◆ WORK INSTRUCTION
A single number is the expected answer: the count of lines in the records below that contain "MIDI".

[Recorded data]

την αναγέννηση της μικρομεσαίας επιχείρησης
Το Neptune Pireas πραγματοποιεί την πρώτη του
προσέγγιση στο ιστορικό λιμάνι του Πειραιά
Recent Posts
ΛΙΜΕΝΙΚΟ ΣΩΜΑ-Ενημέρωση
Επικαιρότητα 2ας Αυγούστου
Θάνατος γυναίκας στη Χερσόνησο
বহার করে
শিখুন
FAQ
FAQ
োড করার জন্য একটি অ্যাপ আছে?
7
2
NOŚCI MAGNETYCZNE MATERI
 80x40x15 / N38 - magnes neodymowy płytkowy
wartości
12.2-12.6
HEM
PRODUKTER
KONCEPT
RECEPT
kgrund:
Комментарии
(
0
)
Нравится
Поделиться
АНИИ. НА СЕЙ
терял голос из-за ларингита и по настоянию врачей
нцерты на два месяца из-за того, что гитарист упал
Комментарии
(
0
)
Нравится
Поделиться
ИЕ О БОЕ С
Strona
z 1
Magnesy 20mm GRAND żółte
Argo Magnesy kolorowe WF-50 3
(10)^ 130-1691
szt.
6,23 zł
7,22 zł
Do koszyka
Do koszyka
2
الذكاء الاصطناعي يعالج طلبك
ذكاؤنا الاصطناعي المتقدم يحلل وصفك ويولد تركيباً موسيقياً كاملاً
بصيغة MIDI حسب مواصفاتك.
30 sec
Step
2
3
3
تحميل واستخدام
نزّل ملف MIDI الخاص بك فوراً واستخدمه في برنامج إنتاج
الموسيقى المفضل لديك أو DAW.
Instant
...
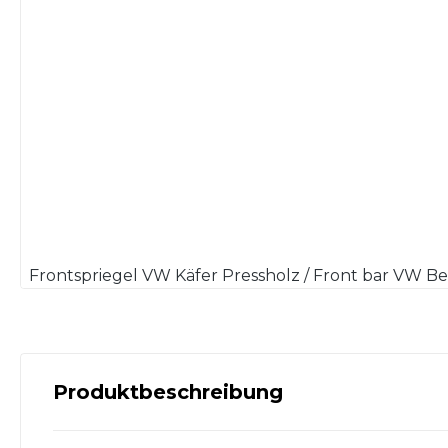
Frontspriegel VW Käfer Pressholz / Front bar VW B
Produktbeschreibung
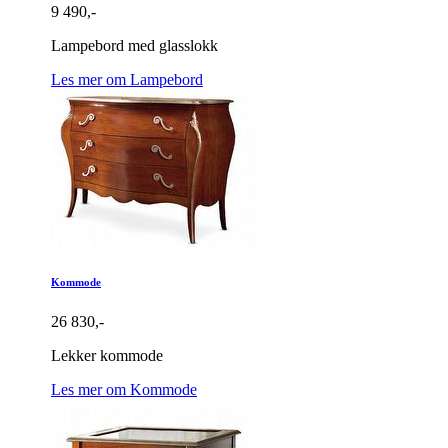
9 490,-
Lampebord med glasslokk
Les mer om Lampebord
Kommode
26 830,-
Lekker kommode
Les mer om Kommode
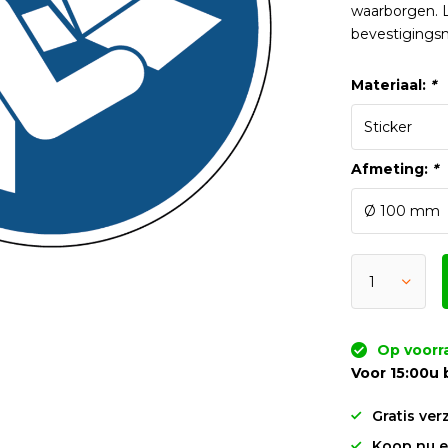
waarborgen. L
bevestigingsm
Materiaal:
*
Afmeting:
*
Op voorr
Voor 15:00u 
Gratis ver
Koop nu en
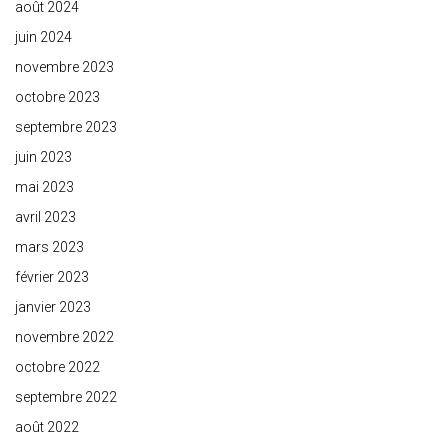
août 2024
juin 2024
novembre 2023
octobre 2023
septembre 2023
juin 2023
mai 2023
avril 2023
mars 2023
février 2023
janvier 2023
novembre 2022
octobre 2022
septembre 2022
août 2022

◆ TASK SOLUTION
2